Ich finde eine Stelle im 15. Kap. des ersten Buches seiner Kirchengeschichte, in der er das Gegenteil sagt:
Advenerant autem de tribus Germaniae populis fortioribus, id est Saxonibus, Anglis, Iutis. = Sie kamen aber von den drei stärkeren Völkern Germaniens, das heißt den Sachsen, Angeln und Jüten.
Nachtrag: Möglicherweise hat Raedwald eine Stelle missverstanden. Im 9. Kap. des 5. Buches heißt es nämlich:
... quarum in Germania plurimas noverat esse nationes, a quibus Angli vel Saxones, qui nunc Brittaniam incolunt, genus et originem duxisse noscuntur; unde hactenus a vicina gente Brettonum corrupte Garmani nuncupantur.

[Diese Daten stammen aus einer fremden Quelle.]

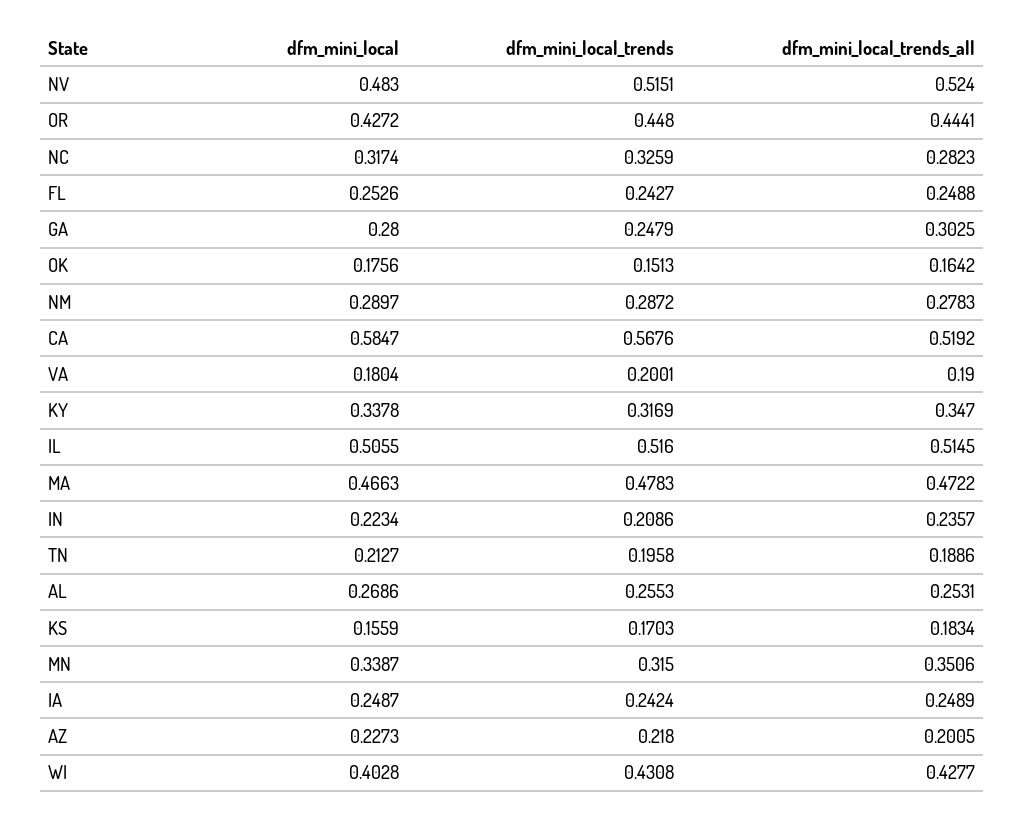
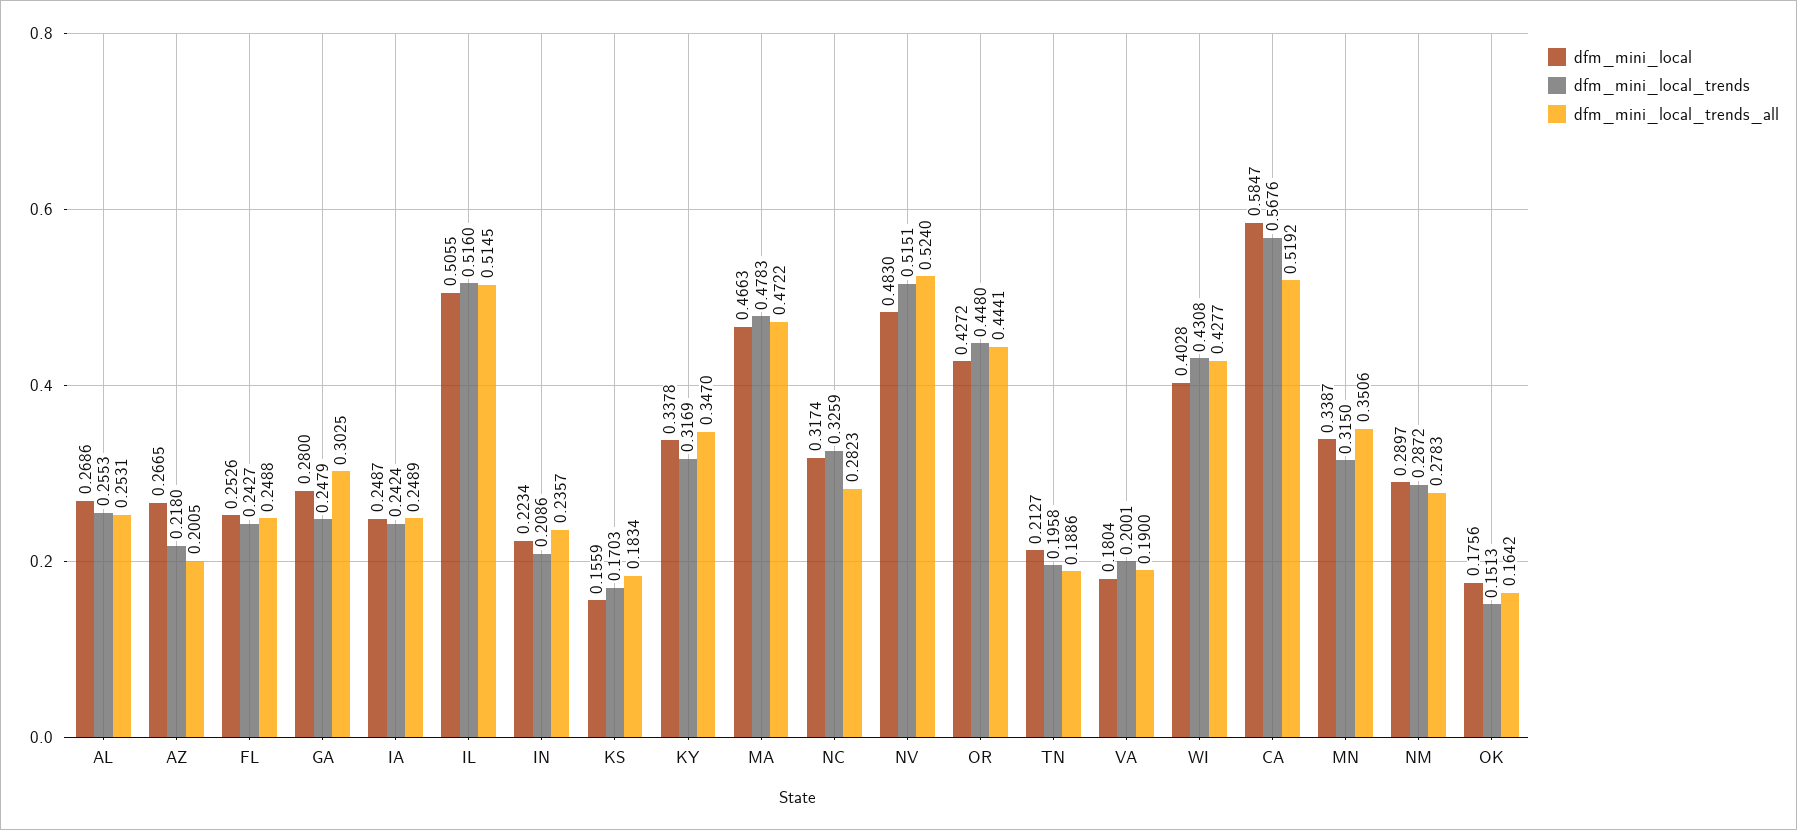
dfm_mini_local, AZ: 0.2273 -> 0.2665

= ... von denen er von sehr vielen Völkern wusste, dass sie in Germanien sind, von denen die Angeln oder Sachsen, die nun Britannien bewohnen, bekanntlich Geschlecht und Abstammung herleiteten, woher sie bis dahin vom benachbarten Volk der Briten fälschlich "Garmanen" genannt werden.
(Das "fälschlich" bezieht sich also darauf, dass die Briten das Wort "Germanen" falsch sprachen, nicht dass die Angeln und Sachsen keine Germanen seien.)

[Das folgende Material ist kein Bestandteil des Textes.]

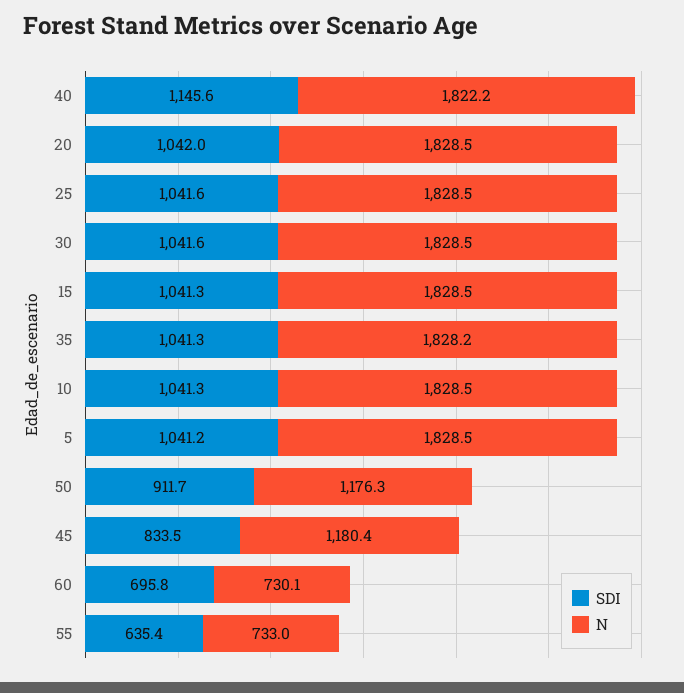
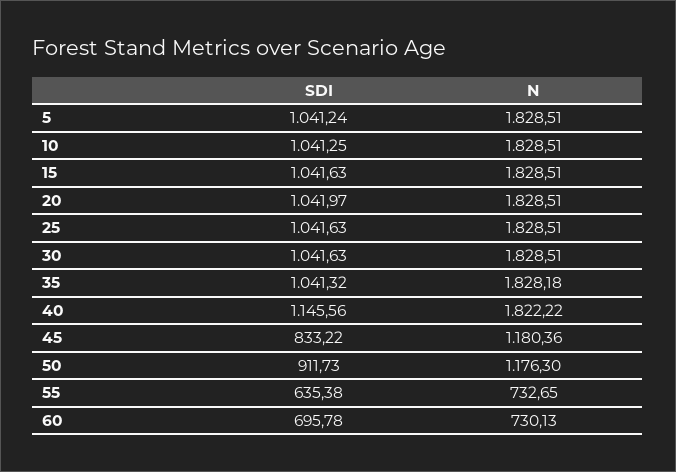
SDI, 15: 1041.3 -> 1041.63
SDI, 45: 833.5 -> 833.22
N, 55: 733 -> 732.65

Ok, bevor ich da jetzt antworte, muss ich nochmal fragen. Wenn also der Begriff "Germanen" Ein Konstrukt der Römer gewesen ist und ich jetzt mal davon ausgehe, dass die Stämme wie Cherusker, Semnonen usw. sich nicht als Germanen bezeichnet haben, ist es dann korrekt auch darauf zu schließen, dass sich diese Stämme nicht auf irgendeiner Ebene zusammengehörig gefühlt haben?

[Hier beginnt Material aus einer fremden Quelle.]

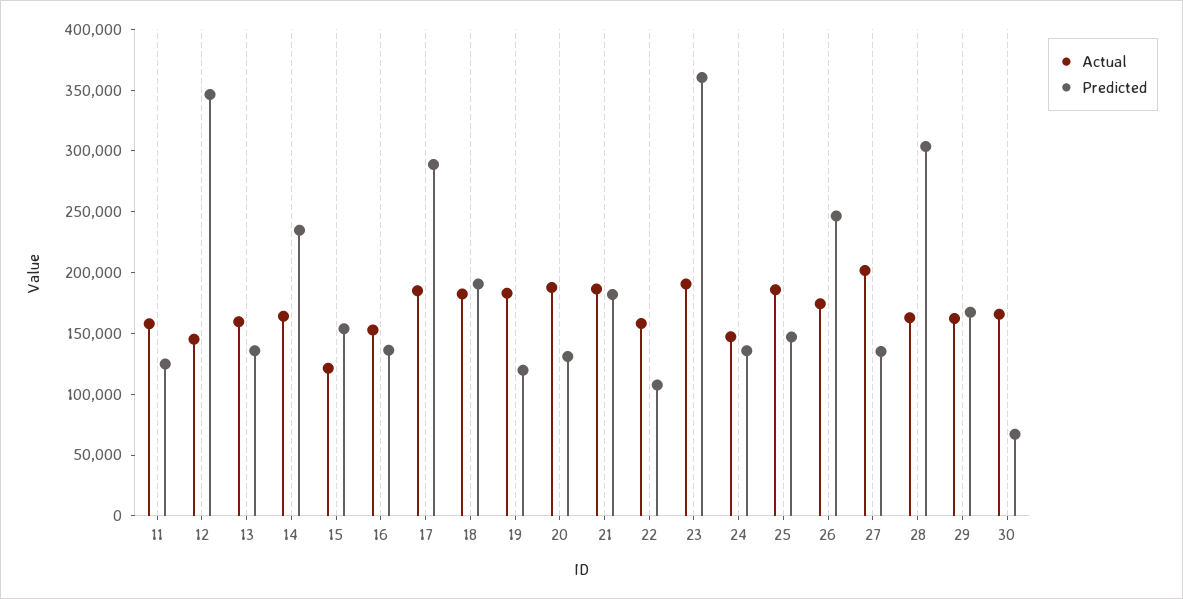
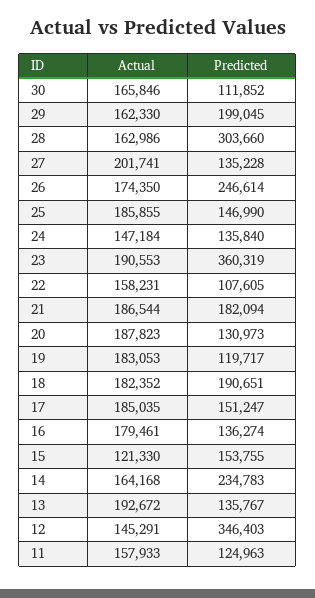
Actual, 13: 160000 -> 192672
Actual, 16: 150000 -> 179461
Predicted, 17: 290000 -> 151247
Predicted, 29: 170000 -> 199045
Predicted, 30: 70000 -> 111852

Laut dem 2. Kap. von Tacitus' "Germania" hatten sie zumindest einen gemeinsamen Abstammungsmythos. An dieser Stelle (am Ende des Kapitels) behauptet zumindest Tacitus, dass die Germanen nicht nur von anderen so genannt würden, sondern mittlerweile sich auch selbst so nennen würden.